This week’s Telenet Trophy takes place at the Royal Waterloo Golf Club course which the two-time European Tour winner now calls his home club, and the President of the club, Philippe Relecom, also happens to be the President of the RGBF.Colsaerts is now the pride of Belgian golf after putting the European nation on the map with a stunning performance in the opening day of The 2012 Ryder Cup in Medinah, playing what became a crucial part in one of the tournament’s great comebacks.
Relecom, whose son Pierre is a seasoned Challenge Tour pro, is delighted that his federation’s project has a figurehead and hopes Colsaerts will be a catalyst to bring the game to the wider population in Belgium.“I never think a player is a ‘product’ of anything,” said Relecom. “He does it all by himself - a Federation or group never plays for a player - but you need a good structure. His success has been unbelievable.
“The important thing for us with this event is to give the opportunity to our amateur and pros to play at home on nice courses and to receive exchanged invitations for other Challenge Tour events.“In Belgium we are trying to develop golf but we have only 55,000 players playing the game so it’s difficult. The problem in Belgium is that it’s not as geared towards sports like England or Australia or America.
“We’re trying to grow up as a golf nation and I would say we’re having more and more success, the fields in the Telenet Trophy are getting stronger and stronger.“We need to have more and more youngsters playing golf and invest in the future. Then we will get more talented players like Nicolas.”

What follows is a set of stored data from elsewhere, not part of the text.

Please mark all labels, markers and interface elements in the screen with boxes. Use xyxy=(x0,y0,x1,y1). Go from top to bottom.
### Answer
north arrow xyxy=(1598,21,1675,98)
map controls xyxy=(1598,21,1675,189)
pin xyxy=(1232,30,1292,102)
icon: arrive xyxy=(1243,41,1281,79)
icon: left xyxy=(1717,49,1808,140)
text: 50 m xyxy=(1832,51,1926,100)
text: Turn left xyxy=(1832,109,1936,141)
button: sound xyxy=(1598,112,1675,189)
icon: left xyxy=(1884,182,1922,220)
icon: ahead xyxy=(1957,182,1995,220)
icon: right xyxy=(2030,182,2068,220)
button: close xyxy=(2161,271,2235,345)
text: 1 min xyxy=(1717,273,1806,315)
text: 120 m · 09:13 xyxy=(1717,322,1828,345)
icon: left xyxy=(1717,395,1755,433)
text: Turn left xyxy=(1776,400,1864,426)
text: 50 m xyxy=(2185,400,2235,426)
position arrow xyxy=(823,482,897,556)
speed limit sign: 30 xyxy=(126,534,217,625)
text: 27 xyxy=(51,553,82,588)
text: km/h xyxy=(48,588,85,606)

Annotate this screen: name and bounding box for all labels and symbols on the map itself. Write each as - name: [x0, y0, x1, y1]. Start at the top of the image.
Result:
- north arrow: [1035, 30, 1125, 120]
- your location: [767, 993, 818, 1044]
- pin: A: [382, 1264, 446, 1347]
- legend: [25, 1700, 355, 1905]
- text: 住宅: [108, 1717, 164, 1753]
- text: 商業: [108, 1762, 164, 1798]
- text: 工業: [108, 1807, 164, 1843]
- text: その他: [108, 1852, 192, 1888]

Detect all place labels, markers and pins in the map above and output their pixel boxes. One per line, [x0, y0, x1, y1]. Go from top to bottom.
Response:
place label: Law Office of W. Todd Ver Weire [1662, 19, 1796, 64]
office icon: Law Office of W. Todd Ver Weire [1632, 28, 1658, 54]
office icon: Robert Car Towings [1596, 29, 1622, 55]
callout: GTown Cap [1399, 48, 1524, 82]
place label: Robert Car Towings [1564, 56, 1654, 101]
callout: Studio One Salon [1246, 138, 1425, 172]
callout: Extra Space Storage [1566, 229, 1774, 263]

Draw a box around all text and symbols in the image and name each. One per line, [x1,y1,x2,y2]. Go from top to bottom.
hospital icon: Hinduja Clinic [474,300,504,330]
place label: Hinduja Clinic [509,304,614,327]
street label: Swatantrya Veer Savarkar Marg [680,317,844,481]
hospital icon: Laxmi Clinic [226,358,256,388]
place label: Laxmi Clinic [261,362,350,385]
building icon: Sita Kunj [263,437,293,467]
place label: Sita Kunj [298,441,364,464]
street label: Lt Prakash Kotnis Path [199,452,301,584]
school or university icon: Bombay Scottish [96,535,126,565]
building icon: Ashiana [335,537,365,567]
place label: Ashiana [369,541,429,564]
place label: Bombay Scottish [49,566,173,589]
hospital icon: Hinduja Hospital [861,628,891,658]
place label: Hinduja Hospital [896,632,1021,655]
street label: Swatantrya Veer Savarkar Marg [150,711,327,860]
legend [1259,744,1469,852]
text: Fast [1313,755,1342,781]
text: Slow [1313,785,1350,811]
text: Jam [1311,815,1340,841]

Belgian football is an example of the success of grassroots structures in sport, with several Belgian players playing in the biggest leagues in Europe and forming one of the strongest national teams the country has ever seen.
Relecom believes there is plenty of room for the game of golf in the lives of kids and thinks this could go hand-in-hand with football.“Football is more popular here, you see football fields everywhere,” he said. “Youngsters here play football maybe three of four hours a week so there is a gap there which we could use to get the kids that are playing football to play golf too.
“We need to have more municipal courses, we don’t have enough public courses so for me the future is about getting more of them.
“We need to convince those people through the summer to get them practicing golf, at pitch-and-putts like in Ireland or Scotland. We need to get them immediately in a structure with professionals and lessons so that they are growing up with the game and then going to bigger clubs to develop.“If you get more people educated about golf and more serious about golf they will improve. This will make the country more sports-minded, where they are spending money and time on golf, and this is the big goal in Belgium.”